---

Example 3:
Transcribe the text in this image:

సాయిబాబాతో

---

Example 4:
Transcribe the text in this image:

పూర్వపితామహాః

## Work to complete
Each record above should be repeated exactly.

## Solution below
---

Example 3:
Transcribe the text in this image:

సాయిబాబాతో

---

Example 4:
Transcribe the text in this image:

పూర్వపితామహాః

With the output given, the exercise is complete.